Under English law, a person who wants to leave his or her estate to particular people of their choice, can do so in a Will. Some Muslims want to be able to distribute their estate according to Islamic or Sharia law and want to make a Will accordingly. Despite media references to Sharia law being enshrined in English law, this is not actually correct. English law allows for testamentary freedom and making a Will according to Sharia is simply a reflection of this.
Under Islamic law however, a person must leave their estate according to fixed rules. Therefore, after all debts and funeral expenses have been paid, you can leave one third of your estate to distant relatives, persons who are not heirs under Sharia law, and charities. This must be done by making a valid Will. A third each must be left to a set primary and residuary heirs. These heirs are listed and each heir will receive a predetermined amount of the estate depending on the heirs that survive.

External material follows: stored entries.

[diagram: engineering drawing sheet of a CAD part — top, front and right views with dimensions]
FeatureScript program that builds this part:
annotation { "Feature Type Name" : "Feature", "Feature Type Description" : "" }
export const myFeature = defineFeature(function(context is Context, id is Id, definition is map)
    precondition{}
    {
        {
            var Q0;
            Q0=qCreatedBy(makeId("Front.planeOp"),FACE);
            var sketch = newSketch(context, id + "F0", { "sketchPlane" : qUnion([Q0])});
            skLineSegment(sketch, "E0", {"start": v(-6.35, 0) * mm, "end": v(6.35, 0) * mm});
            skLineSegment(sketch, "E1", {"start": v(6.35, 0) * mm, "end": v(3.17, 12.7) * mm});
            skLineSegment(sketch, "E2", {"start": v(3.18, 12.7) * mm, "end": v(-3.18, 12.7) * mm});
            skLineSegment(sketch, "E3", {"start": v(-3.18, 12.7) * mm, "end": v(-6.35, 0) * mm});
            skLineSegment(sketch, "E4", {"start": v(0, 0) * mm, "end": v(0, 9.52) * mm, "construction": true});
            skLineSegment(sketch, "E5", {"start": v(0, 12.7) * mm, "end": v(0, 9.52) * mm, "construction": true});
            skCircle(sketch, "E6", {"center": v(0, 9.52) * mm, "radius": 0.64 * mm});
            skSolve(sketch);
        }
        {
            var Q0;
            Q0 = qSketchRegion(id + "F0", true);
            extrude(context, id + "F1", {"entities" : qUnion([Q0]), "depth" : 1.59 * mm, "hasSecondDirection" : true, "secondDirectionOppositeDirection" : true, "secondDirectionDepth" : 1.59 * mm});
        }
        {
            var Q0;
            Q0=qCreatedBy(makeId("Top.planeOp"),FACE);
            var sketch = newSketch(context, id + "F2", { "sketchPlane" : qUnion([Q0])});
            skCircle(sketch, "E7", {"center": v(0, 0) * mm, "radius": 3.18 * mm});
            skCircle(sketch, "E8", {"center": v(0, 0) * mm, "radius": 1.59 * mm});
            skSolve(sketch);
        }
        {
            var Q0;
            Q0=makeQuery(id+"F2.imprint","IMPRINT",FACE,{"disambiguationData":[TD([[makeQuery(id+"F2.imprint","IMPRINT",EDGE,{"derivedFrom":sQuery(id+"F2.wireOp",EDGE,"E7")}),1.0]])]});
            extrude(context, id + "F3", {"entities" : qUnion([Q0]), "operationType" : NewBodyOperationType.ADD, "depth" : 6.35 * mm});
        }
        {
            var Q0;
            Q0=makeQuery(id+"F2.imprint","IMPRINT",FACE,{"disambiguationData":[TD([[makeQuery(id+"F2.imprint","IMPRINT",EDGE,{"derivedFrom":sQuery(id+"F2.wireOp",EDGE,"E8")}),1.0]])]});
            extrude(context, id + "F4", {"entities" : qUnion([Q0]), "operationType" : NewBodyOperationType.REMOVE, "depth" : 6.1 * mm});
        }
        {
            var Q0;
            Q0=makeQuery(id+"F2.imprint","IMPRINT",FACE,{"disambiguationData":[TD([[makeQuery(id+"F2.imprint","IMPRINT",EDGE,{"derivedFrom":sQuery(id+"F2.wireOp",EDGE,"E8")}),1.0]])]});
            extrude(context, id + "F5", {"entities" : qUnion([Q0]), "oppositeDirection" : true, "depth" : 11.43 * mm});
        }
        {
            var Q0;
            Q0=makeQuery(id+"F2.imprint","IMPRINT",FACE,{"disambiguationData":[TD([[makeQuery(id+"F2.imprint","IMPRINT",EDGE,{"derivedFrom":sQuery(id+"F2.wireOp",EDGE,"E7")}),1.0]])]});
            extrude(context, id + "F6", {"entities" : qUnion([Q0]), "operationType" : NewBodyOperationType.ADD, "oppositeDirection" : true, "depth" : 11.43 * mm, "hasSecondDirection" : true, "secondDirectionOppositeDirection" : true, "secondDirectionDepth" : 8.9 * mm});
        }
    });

A portion of the estate will firstly pass to the list of primary heirs. There are four sets of male and eight sets of females in this category and includes parents and grandparents, half brothers, and husband as well as full and half sisters, and wife.
Sons and full brothers are the residuary heirs. Generally male heirs will receive twice the amount a female heir of the same class will receive. If there are no residuary heirs then the primary heirs receive the entire estate. If the deceased does not have any primary or residuary heirs then the estate can be distributed to more distant relatives.
If there are no relatives as above, then the testator can ratify kinship with individuals, or name a successor by contract.
There are some difficulties in drafting Sharia compliant Wills in that it is impossible to say which heirs will survive the testator. It may be necessary to have a general description in a Will referring to a third of the estate going to a surviving to a set of primary and residuary heirs, naming each type of primary heir, or by attaching an appendix with a list of possibilities of the different types of heirs. To date, the validity of this has not been tested in English courts.
There are no restrictions on a person making lifetime gifts, as long as they do not generally breach Sharia law.